Work to complete - Copy out every one of the lines below word for word, but leave the pictures out of your answer.

Data -
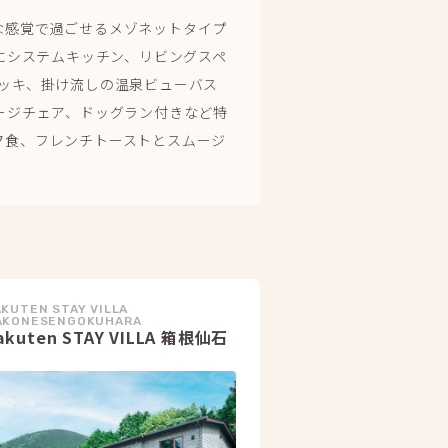
な感覚で過ごせるメゾネットタイプ
室にシステムキッチン、リビングスペ
デッキ、掛け流しの温泉ビューバス
ージチェア、ドッグラン付きなど特
夕食、フレンチトーストとスムージ
KUTEN STAY VILLA
AKONESENGOKUHARA
akuten STAY VILLA 箱根仙石
原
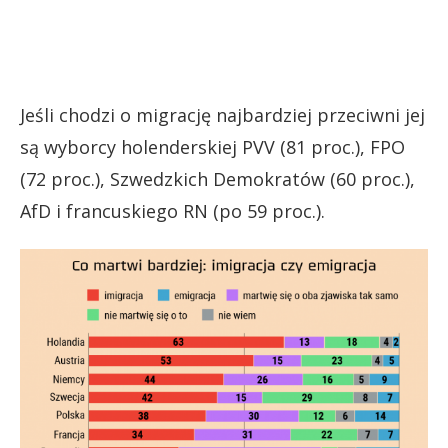
Jeśli chodzi o migrację najbardziej przeciwni jej
są wyborcy holenderskiej PVV (81 proc.), FPO
(72 proc.), Szwedzkich Demokratów (60 proc.),
AfD i francuskiego RN (po 59 proc.).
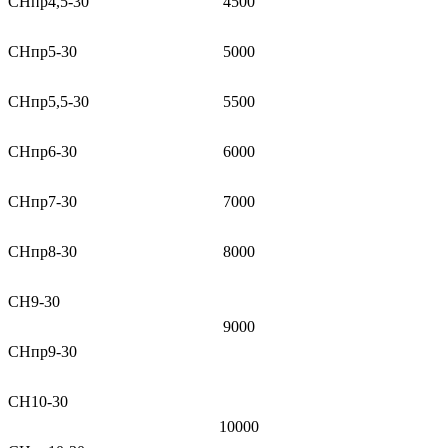
СНпр4,5-30
4500
СНпр5-30
5000
СНпр5,5-30
5500
СНпр6-30
6000
СНпр7-30
7000
СНпр8-30
8000
СН9-30
9000
СНпр9-30
СН10-30
10000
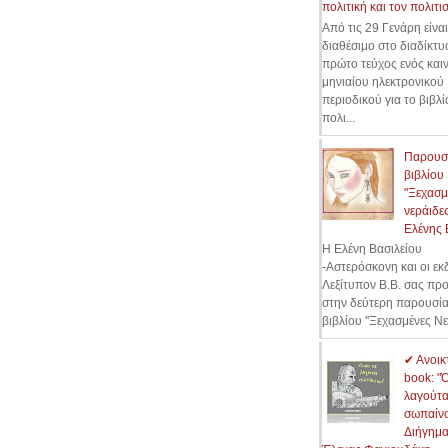
πολιτική και τον πολιτι
Από τις 29 Γενάρη είναι
διαθέσιμο στο διαδίκτυ
πρώτο τεύχος ενός και
μηνιαίου ηλεκτρονικού
περιοδικού για το βιβλί
πολι...
Παρουσ
βιβλίου
"Ξεχασμ
νεράιδες
Ελένης 
Η Ελένη Βασιλείου
-Αστερόσκονη και οι εκ
Λεξίτυπον Β.Β. σας πρ
στην δεύτερη παρουσί
βιβλίου ''Ξεχασμένες Νε
✔ Ανοικ
book: "
λαγούτ
σωπαίνου
Διήγημα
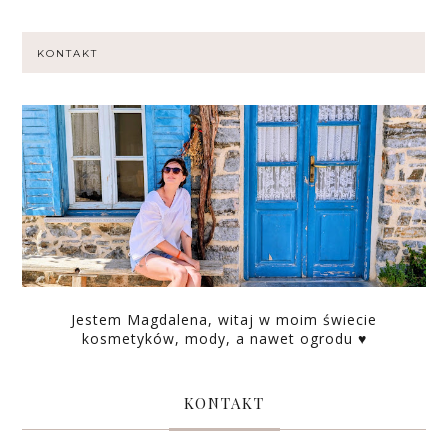
KONTAKT
Jestem Magdalena, witaj w moim świecie
kosmetyków, mody, a nawet ogrodu ♥
KONTAKT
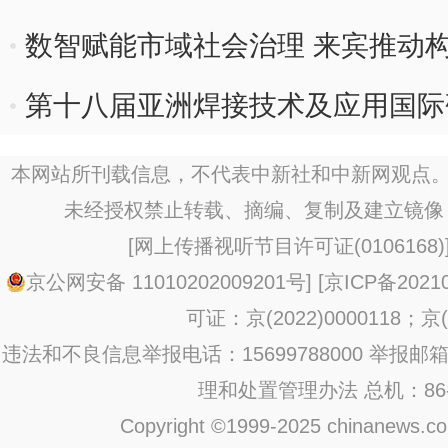
数智赋能市域社会治理 来宾推动
第十八届亚洲焊接技术及应用国际
本网站所刊载信息，不代表中新社和中新网观点。
未经授权禁止转载、摘编、复制及建立镜像
[
网上传播视听节目许可证(0106168)
京公网安备 11010202009201号
] [
京ICP备20210
可证：京(2022)0000118；京(2
违法和不良信息举报电话：15699788000 举报邮箱：jub
理和处置管理办法
总机：86-1
Copyright ©1999-2025 chinanews.com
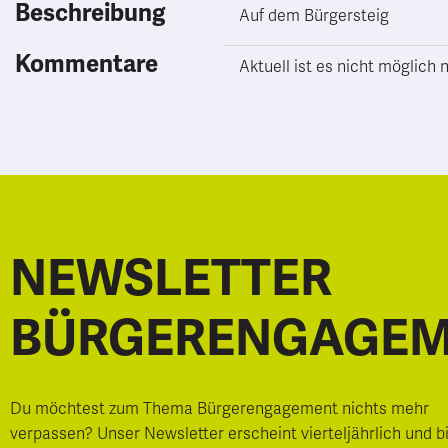
Beschreibung
Auf dem Bürgersteig
Kommentare
Aktuell ist es nicht möglic
NEWSLETTER
BÜRGERENGAGE
Du möchtest zum Thema Bürgerengagement nichts mehr
verpassen? Unser Newsletter erscheint vierteljährlich und b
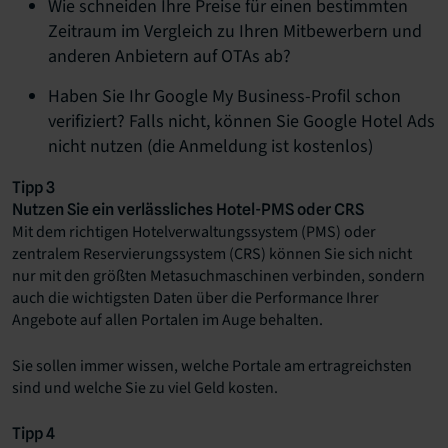
Wie schneiden Ihre Preise für einen bestimmten
Zeitraum im Vergleich zu Ihren Mitbewerbern und
anderen Anbietern auf OTAs ab?
Haben Sie Ihr Google My Business-Profil schon
verifiziert? Falls nicht, können Sie Google Hotel Ads
nicht nutzen (die Anmeldung ist kostenlos)
Tipp 3
Nutzen Sie ein verlässliches Hotel-PMS oder CRS
Mit dem richtigen Hotelverwaltungssystem (PMS) oder
zentralem Reservierungssystem (CRS) können Sie sich nicht
nur mit den größten Metasuchmaschinen verbinden, sondern
auch die wichtigsten Daten über die Performance Ihrer
Angebote auf allen Portalen im Auge behalten.
Sie sollen immer wissen, welche Portale am ertragreichsten
sind und welche Sie zu viel Geld kosten.
Tipp 4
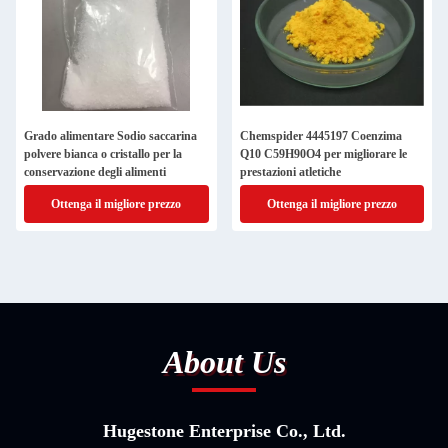
Grado alimentare Sodio saccarina
Chemspider 4445197 Coenzima
polvere bianca o cristallo per la
Q10 C59H90O4 per migliorare le
conservazione degli alimenti
prestazioni atletiche
Ottenga il migliore prezzo
Ottenga il migliore prezzo
About Us
Hugestone Enterprise Co., Ltd.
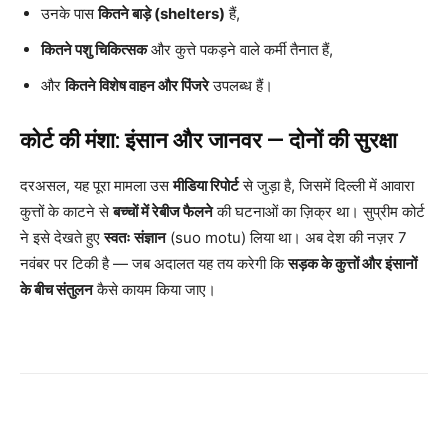
उनके पास
कितने बाड़े (shelters)
हैं,
कितने पशु चिकित्सक
और कुत्ते पकड़ने वाले कर्मी तैनात हैं,
और
कितने विशेष वाहन और पिंजरे
उपलब्ध हैं।
कोर्ट की मंशा: इंसान और जानवर — दोनों की सुरक्षा
दरअसल, यह पूरा मामला उस
मीडिया रिपोर्ट
से जुड़ा है, जिसमें दिल्ली में आवारा
कुत्तों के काटने से
बच्चों में रेबीज फैलने
की घटनाओं का ज़िक्र था। सुप्रीम कोर्ट
ने इसे देखते हुए
स्वतः संज्ञान
(suo motu) लिया था। अब देश की नज़र 7
नवंबर पर टिकी है — जब अदालत यह तय करेगी कि
सड़क के कुत्तों और इंसानों
के बीच संतुलन
कैसे कायम किया जाए।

Answer section -
な感覚で過ごせるメゾネットタイプ
室にシステムキッチン、リビングスペ
デッキ、掛け流しの温泉ビューバス
ージチェア、ドッグラン付きなど特
夕食、フレンチトーストとスムージ
KUTEN STAY VILLA
AKONESENGOKUHARA
akuten STAY VILLA 箱根仙石
原
Jeśli chodzi o migrację najbardziej przeciwni jej
są wyborcy holenderskiej PVV (81 proc.), FPO
(72 proc.), Szwedzkich Demokratów (60 proc.),
AfD i francuskiego RN (po 59 proc.).
СНпр4,5-30
4500
СНпр5-30
5000
СНпр5,5-30
5500
СНпр6-30
6000
СНпр7-30
7000
СНпр8-30
8000
СН9-30
9000
СНпр9-30
СН10-30
10000
πολιτική και τον πολιτι
Από τις 29 Γενάρη είναι
διαθέσιμο στο διαδίκτυ
πρώτο τεύχος ενός και
μηνιαίου ηλεκτρονικού
περιοδικού για το βιβλί
πολι...
Παρουσ
βιβλίου
"Ξεχασμ
νεράιδες
Ελένης 
Η Ελένη Βασιλείου
-Αστερόσκονη και οι εκ
Λεξίτυπον Β.Β. σας πρ
στην δεύτερη παρουσί
βιβλίου ''Ξεχασμένες Νε
✔ Ανοικ
book: "
λαγούτ
σωπαίνου
Διήγημα
KONTAKT
Jestem Magdalena, witaj w moim świecie
kosmetyków, mody, a nawet ogrodu ♥
KONTAKT
数智赋能市域社会治理 来宾推动
第十八届亚洲焊接技术及应用国际
本网站所刊载信息，不代表中新社和中新网观点。
未经授权禁止转载、摘编、复制及建立镜像
[
网上传播视听节目许可证(0106168)
京公网安备 11010202009201号
] [
京ICP备20210
可证：京(2022)0000118；京(2
违法和不良信息举报电话：15699788000 举报邮箱：jub
理和处置管理办法
总机：86-1
Copyright ©1999-2025 chinanews.com
Beschreibung
Auf dem Bürgersteig
Kommentare
Aktuell ist es nicht möglic
NEWSLETTER
BÜRGERENGAGE
Du möchtest zum Thema Bürgerengagement nichts mehr
verpassen? Unser Newsletter erscheint vierteljährlich und b
Wie schneiden Ihre Preise für einen bestimmten
Zeitraum im Vergleich zu Ihren Mitbewerbern und
anderen Anbietern auf OTAs ab?
Haben Sie Ihr Google My Business-Profil schon
verifiziert? Falls nicht, können Sie Google Hotel Ads
nicht nutzen (die Anmeldung ist kostenlos)
Tipp 3
Nutzen Sie ein verlässliches Hotel-PMS oder CRS
Mit dem richtigen Hotelverwaltungssystem (PMS) oder
zentralem Reservierungssystem (CRS) können Sie sich nicht
nur mit den größten Metasuchmaschinen verbinden, sondern
auch die wichtigsten Daten über die Performance Ihrer
Angebote auf allen Portalen im Auge behalten.
Sie sollen immer wissen, welche Portale am ertragreichsten
sind und welche Sie zu viel Geld kosten.
Tipp 4
Grado alimentare Sodio saccarina
Chemspider 4445197 Coenzima
polvere bianca o cristallo per la
Q10 C59H90O4 per migliorare le
conservazione degli alimenti
prestazioni atletiche
Ottenga il migliore prezzo
Ottenga il migliore prezzo
About Us
Hugestone Enterprise Co., Ltd.
उनके पास
कितने बाड़े (shelters)
हैं,
कितने पशु चिकित्सक
और कुत्ते पकड़ने वाले कर्मी तैनात हैं,
और
कितने विशेष वाहन और पिंजरे
उपलब्ध हैं।
कोर्ट की मंशा: इंसान और जानवर — दोनों की सुरक्षा
दरअसल, यह पूरा मामला उस
मीडिया रिपोर्ट
से जुड़ा है, जिसमें दिल्ली में आवारा
कुत्तों के काटने से
बच्चों में रेबीज फैलने
की घटनाओं का ज़िक्र था। सुप्रीम कोर्ट
ने इसे देखते हुए
स्वतः संज्ञान
(suo motu) लिया था। अब देश की नज़र 7
नवंबर पर टिकी है — जब अदालत यह तय करेगी कि
सड़क के कुत्तों और इंसानों
के बीच संतुलन
कैसे कायम किया जाए।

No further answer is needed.